Regardless of their accuracy or origin, the speed and scale of circulation meant that these images and videos reached large civilian audiences in a short period of time. These are observable information patterns. For policy analysis, the central issue is how repeated exposure to violent or humiliating imagery affects civilian populations during an active conflict, especially to their mentality.

Military doctrine has long recognized that information and perception can shape behaviour. The United States Department of Defense defines psychological operations as planned efforts to convey selected information in order to influence emotions, reasoning, and behaviour. The shared principle is consistent: influence does not require direct combat. It can be produced through visibility, symbolism, and narrative.

Research on civilian mental health in conflict settings supports this understanding. Studies reviewed by the World Health Organization show that repeated exposure to violence, bombings, displacement, and graphic imagery is strongly associated with anxiety, depression, and post-traumatic stress, even when civilians are not directly targeted.
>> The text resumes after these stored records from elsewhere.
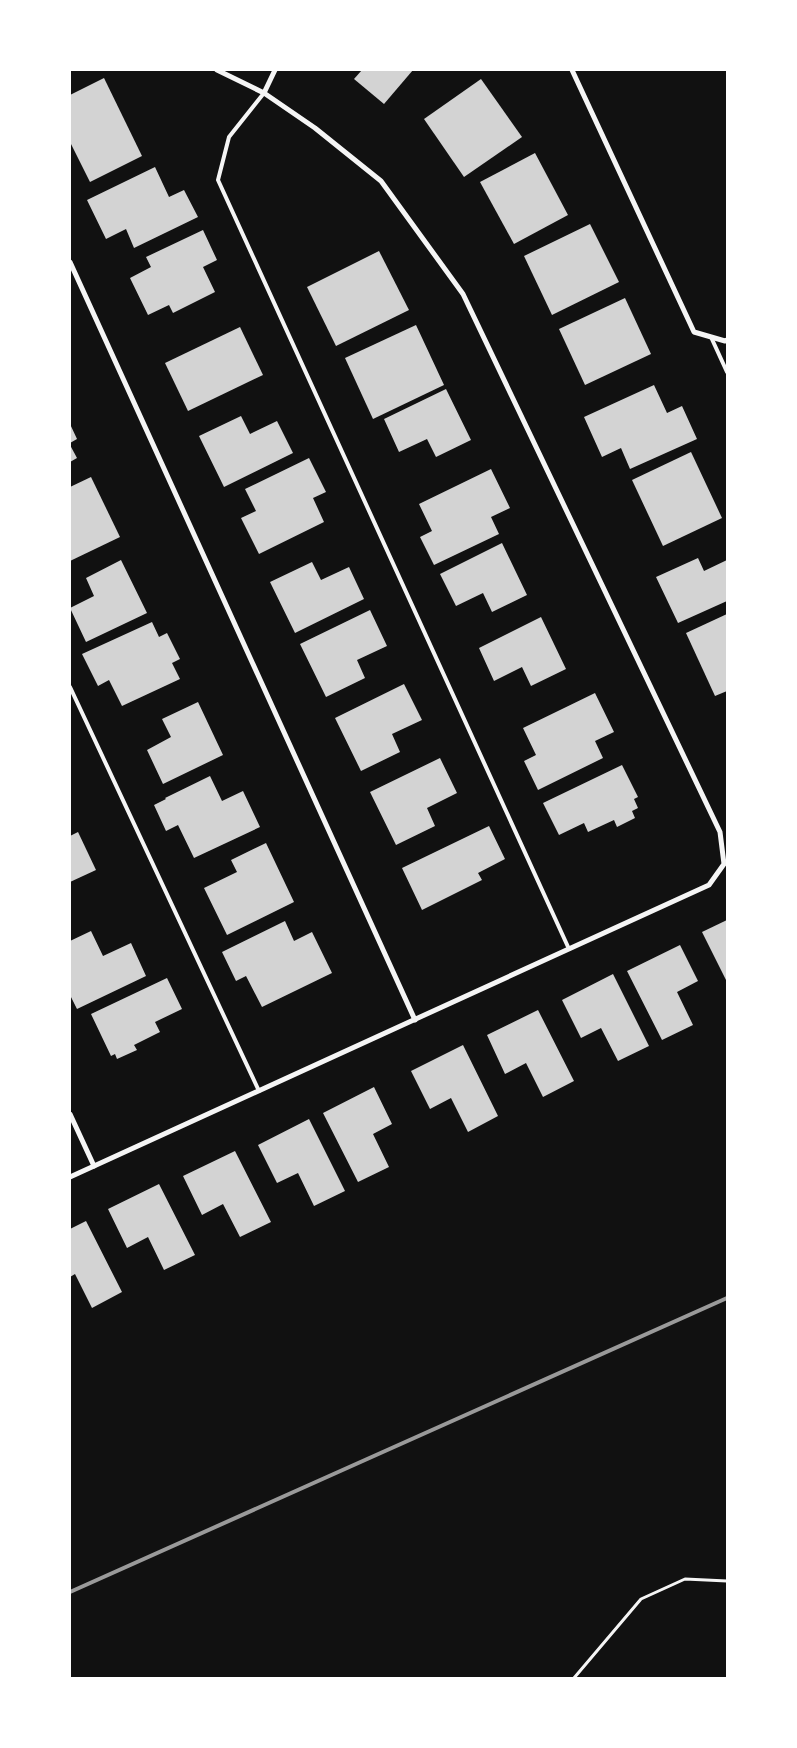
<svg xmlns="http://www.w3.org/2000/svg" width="797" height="1748" viewBox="0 0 797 1748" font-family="'Fira Sans',sans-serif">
  <rect width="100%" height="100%" fill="#111"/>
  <!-- building -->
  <g fill="#d3d3d3">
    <polygon points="362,70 413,70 384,104 354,79"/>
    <polygon points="104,78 142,156 90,182 70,142 70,95"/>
    <polygon points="481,79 522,137 464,177 424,119"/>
    <polygon points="535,153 568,215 514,244 480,182"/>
    <polygon points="155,167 169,197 184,190 198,217 134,248 126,229 106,239 87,200"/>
    <polygon points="590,224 619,282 552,315 524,256"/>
    <polygon points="203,230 217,260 203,267 215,292 173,313 169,305 148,315 130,278 151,267 146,257"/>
    <polygon points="379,251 409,310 336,346 307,287"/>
    <polygon points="625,298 651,354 585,385 559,329"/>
    <polygon points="416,325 444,385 373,419 345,358"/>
    <polygon points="240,327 263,375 188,411 165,363"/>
    <polygon points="654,385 667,413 682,406 697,439 630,469 621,448 602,457 584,417"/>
    <polygon points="446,389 471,440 436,457 427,439 399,452 384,419"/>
    <polygon points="241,416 250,434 277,421 293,453 224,487 199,436"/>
    <polygon points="70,424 77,439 70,443"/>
    <polygon points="70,445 77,458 70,462"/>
    <polygon points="691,452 722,518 663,546 632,480"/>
    <polygon points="309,458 326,492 313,498 324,522 259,554 241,518 256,511 245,489"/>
    <polygon points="491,469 510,508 491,517 499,534 434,565 420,537 432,531 419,504"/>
    <polygon points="91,477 120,537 70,561 70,487"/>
    <polygon points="502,543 527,595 492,612 483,593 456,606 440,574"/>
    <polygon points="698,558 704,571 727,560 727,601 678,623 656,577"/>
    <polygon points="121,560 147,613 86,642 70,608 94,596 86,578"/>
    <polygon points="312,562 321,580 349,567 364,599 295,633 270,582"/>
    <polygon points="370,610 387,646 357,660 365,678 326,697 300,644"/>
    <polygon points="727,614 727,691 715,696 686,633"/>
    <polygon points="541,617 566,669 531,686 522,667 494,681 479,648"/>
    <polygon points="152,622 159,637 167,633 180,659 172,663 180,679 122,706 109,680 98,686 82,654"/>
    <polygon points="404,684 422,720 392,734 400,752 361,771 335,718"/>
    <polygon points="595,693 614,732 595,741 603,758 538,790 524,761 536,755 523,728"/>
    <polygon points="198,702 223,755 163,784 147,750 171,737 162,719"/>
    <polygon points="440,758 457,793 427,808 435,826 396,845 370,792"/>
    <polygon points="622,765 638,797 634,799 638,808 632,811 635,818 617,827 614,820 588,832 584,823 559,835 543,803"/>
    <polygon points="210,776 222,801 243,791 260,827 194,858 178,825 166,831 154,805 166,799 165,798"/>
    <polygon points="489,826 505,859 478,873 482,880 422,910 402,868"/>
    <polygon points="78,832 96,870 70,882 70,836"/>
    <polygon points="266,843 294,902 227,935 204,888 237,872 231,860"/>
    <polygon points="727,920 727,982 702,932"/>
    <polygon points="285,921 294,941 312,932 332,973 262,1007 246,976 236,981 222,952"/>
    <polygon points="91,931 103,956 131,943 146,976 77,1009 70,995 70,941"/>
    <polygon points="680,945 698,981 677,992 693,1025 662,1040 627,971"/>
    <polygon points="613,974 649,1046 618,1061 601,1028 581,1038 562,1000"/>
    <polygon points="167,978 182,1009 155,1022 160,1032 134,1045 137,1050 117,1059 115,1054 111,1056 91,1014"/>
    <polygon points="538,1010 574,1081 543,1097 526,1063 505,1074 487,1035"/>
    <polygon points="463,1045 498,1116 468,1132 451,1098 430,1109 411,1071"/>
    <polygon points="374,1087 392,1124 373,1134 389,1167 358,1182 323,1113"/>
    <polygon points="309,1119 345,1191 314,1206 298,1173 277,1183 258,1145"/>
    <polygon points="235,1151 271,1222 240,1237 223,1204 202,1215 183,1176"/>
    <polygon points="159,1184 195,1255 164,1270 148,1237 127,1248 108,1209"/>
    <polygon points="86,1221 122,1292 92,1308 75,1274 70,1277 70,1229"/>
  </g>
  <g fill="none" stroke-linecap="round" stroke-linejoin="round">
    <!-- path -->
    <polyline stroke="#f5f5f5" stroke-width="3" points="574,1678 641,1599 685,1579 727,1581"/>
    <!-- service -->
    <g stroke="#f5f5f5" stroke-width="4">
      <polyline points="264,93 229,137 218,180 569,949"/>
      <polyline points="711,337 727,372"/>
      <polyline points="70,687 259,1091"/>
    </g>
    <!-- minor -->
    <g stroke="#f5f5f5" stroke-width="5">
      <polyline points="572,70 694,332 725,341 727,340"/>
      <polyline points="264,93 275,70"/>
      <polyline points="70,262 415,1020"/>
      <polyline points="70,1114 94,1166"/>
      <polyline points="70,1177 709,885 724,864 720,832 463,294 381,181 315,128 264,93 217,70"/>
    </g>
    <!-- rail -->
    <polyline stroke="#9a9a9a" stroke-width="4" points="70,1592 727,1298"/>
  </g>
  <!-- border -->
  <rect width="797" height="1748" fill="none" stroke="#ffffff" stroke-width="142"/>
</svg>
Psychological harm is cumulative and often extends beyond the period of active fighting.

Applied to the Thailand–Cambodia context, three elements are particularly relevant. First, the use of highly visible military assets increases fear beyond the immediate battlefield. Second, operations conducted close to civilian areas heighten uncertainty about safety and limits. Third, the rapid circulation of aggressive or humiliating imagery through digital platforms amplifies psychological pressure across a much wider population.

Together, these factors can weaken civilian morale, disrupt daily life, and shape public perception. These outcomes align with what security frameworks describe as psychological or cognitive effects of warfare, even if no actor publicly defines them as such. This analysis does not assume intent. It focuses on predictable consequences.